**Input data:**
+++
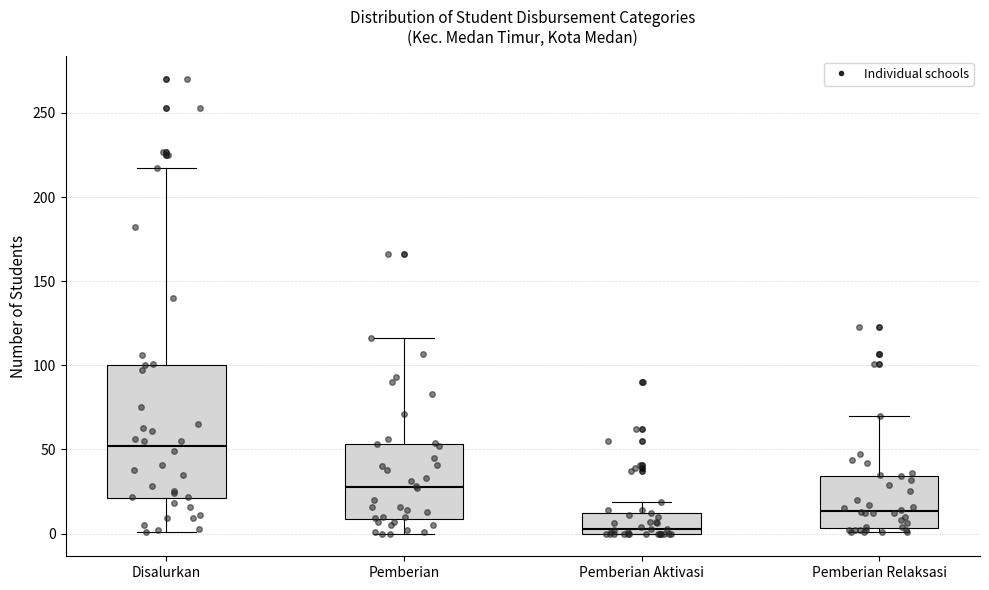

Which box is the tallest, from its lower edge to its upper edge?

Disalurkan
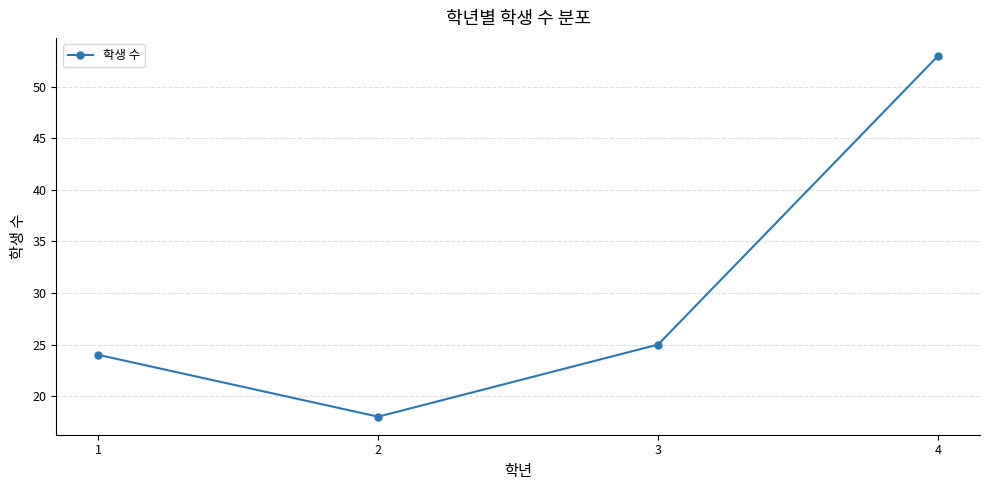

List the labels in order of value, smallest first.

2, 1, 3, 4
+++
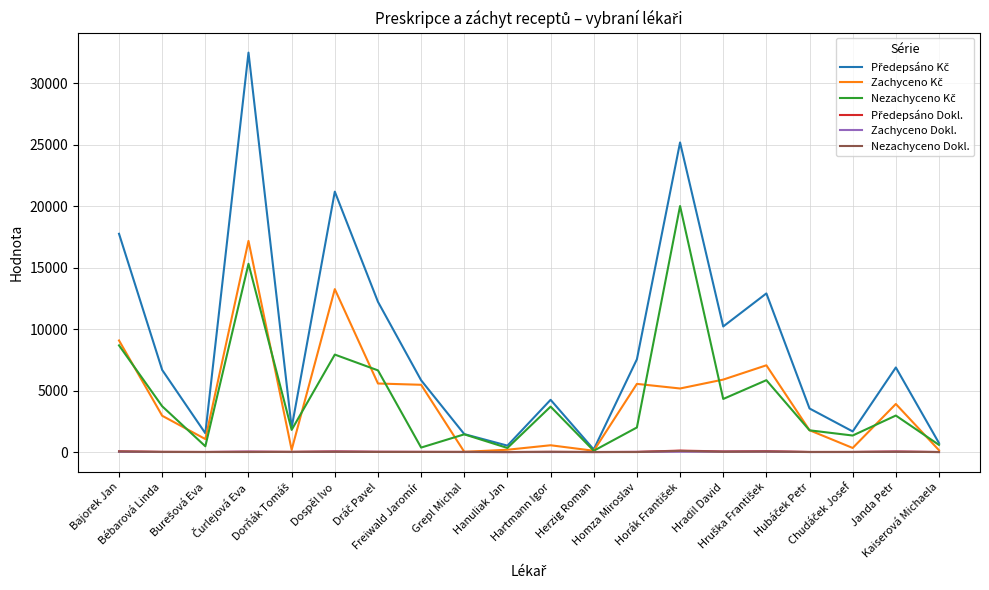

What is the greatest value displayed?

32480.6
+++
**Your objective:** In the records above, rewrite the lines from the line with "Which box is" to the line with "List the labels", replacing "labels" with "categories" and leaving everything else unchanged. Omit the pictures from your answer.

**Result of this task:**
Which box is the tallest, from its lower edge to its upper edge?

Disalurkan

List the categories in order of value, smallest first.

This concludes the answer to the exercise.